/face-gender-classification

Facial and gender classification of actors from scratch, using linear regression, with pictures taken from FaceScrub.

Primary LanguagePython

classification

Facial and gender classification of actors and actresses from the FaceScrub database, with linear regression models written from scratch. Please see faces.pdf for the report.

Download

You must download the dataset before running any parts of the code.

./classification.py --download --log INFO 

This will download from the FaceScrub dataset into two directories under dataset/: uncropped (raw images) and cropped (grey-scaled images).

Generate training, test, validation sets

./classification.py --part 2

This process creates non-overlapping, reproducible (seeded) datasets for the actors/actresses Drescher, Ferrera, Chenoweth, Baldwin, Hader, and Carell.

Create a classifier between Hader and Carell

./classification.py --part 3 --log INFO

The implementation details are in the PDF. The optimal parameters for gradient descent were determined by using the --optimal option. A sample report of that is under logs/optimal_params. Those optimal parameters are then used in gradient descent to determine the optimized theta value, which is subsequently saved into part3.pkl.

The classifier is then used to classfy 10 images of hader and carell, and the results are printed to the terminal.

Visualizing theta

./classification.py --part 4 --log INFO

This visualizes the optimized theta by loading the saved theta value from part 3, for both the full training set and a two-image training set.

Gender classification

./classification.py --part 5 --log INFO

Trains the classifier on images of 6 actors / actresses (100 each) and then tests the performance on images of 6 different actors / actresses (10 each). The size of the training size is varied from 10 to 70 and the performance is plotted.

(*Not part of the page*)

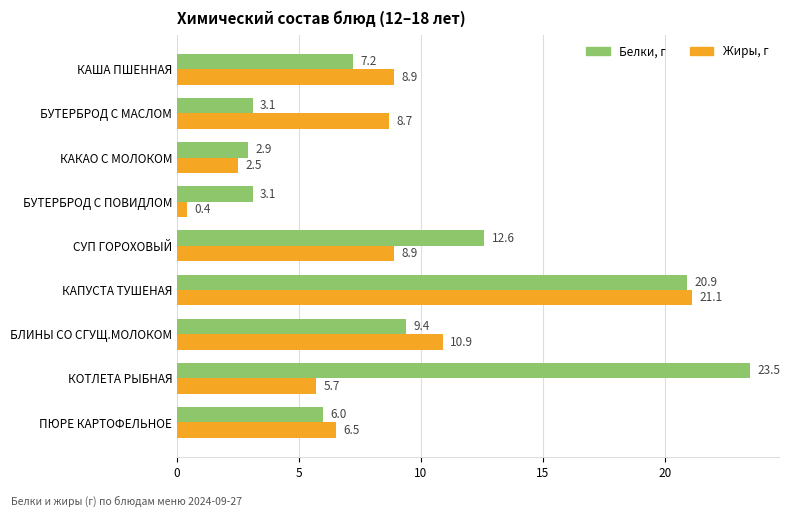

Which series has the widest spread of values?

Жиры, г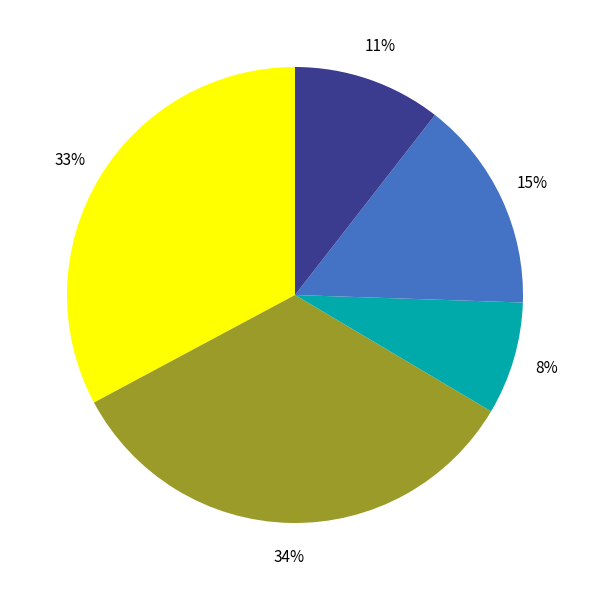

Is there any slice that represents more than half of the pie?

No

Multi-actor classification using One Hot Encoding

./classification.py --part 7 --log INFO

Trains the classifier on images of 6 actors / actresses (70 each), each of which are represented by one state of the one-hot-encoder. The performance is tested on 10 images of each respective actor.

Visualizing one-hot theta

./classification.py --part 8 --log INFO

This reproduces images of each dimension of theta from above, representing each state of the one-hot-encoder.